Don’t rest on your laurels
You might want to stand up and stretch for this next story. It’s about the research into sedentary behavior.
You might want to stand up and stretch for this next story. It’s about the research into sedentary behavior.
Emerging science suggests there are health dangers from sitting for long stretches throughout the day — even if you’re getting your recommended daily exercise.
Some body mechanisms become less efficient when certain legs muscles are still too long. Standford University exercise physiologist Anne Friedlander explains:
Friedlander: Those muscles it seems play a large role in taking the fats that you eat in your diet and getting rid of them, clearing them from the blood, and when you’re not contracting those muscles, those fats can build up in the blood, and that can have negative effects on a lot of other systems in the body.
Alpa Patel and colleagues at the American Cancer Society found that too much sitting can up your chances of dying early.
Patel: Get up and move. There is benefit with making those little decisions in your everyday life to increase the amount of movement that you have. Don’t email your colleague in the office next door stand up and walk and ask them the question.
Researchers asked more than 120,000 Americans about their leisure time habits, and then tracked them for 14 years.
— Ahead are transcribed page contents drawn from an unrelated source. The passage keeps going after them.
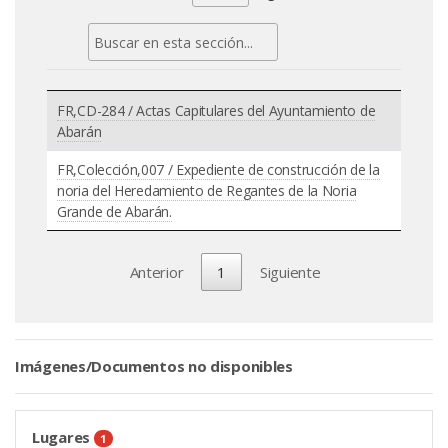
FR,CD-284 / Actas Capitulares del Ayuntamiento de
Abarán
FR,Colección,007 / Expediente de construcción de la
noria del Heredamiento de Regantes de la Noria
Grande de Abarán.
Anterior
1
Siguiente
Imágenes/Documentos no disponibles
Lugares
1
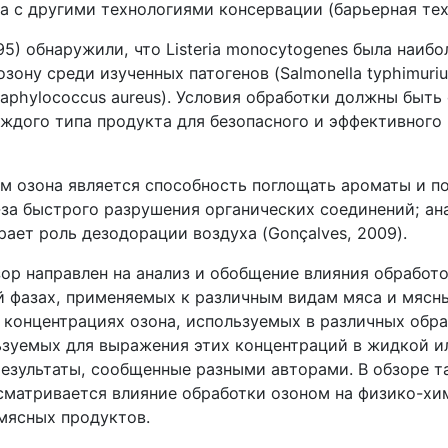
а с другими технологиями консервации (барьерная тех
1995) обнаружили, что Listeria monocytogenes была наибо
озону среди изученных патогенов (Salmonella typhimuriu
 Staphylococcus aureus). Условия обработки должны быт
аждого типа продукта для безопасного и эффективного
м озона является способность поглощать ароматы и п
з-за быстрого разрушения органических соединений; а
рает роль дезодорации воздуха (Gonçalves, 2009).
ор направлен на анализ и обобщение влияния обработо
й фазах, применяемых к различным видам мяса и мясн
 концентрациях озона, используемых в различных обра
ьзуемых для выражения этих концентраций в жидкой ил
результаты, сообщенные разными авторами. В обзоре т
сматривается влияние обработки озоном на физико-хи
мясных продуктов.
Women who regularly sat for six or more hours a day — in their leisure time – had a 37 percent higher risk of dying prematurely – compared with women who sat for fewer than three hours a day. For men, the risk was 18 percent higher.
The study appears in the American Journal of Epidemiology.
To help prevent serious health problems such as diabetes, lots of us need to be a little more active, even when we’re sitting. Some scientists are now pushing for new guidelines. They want Americans to monitor their sit time and find ways to break it up.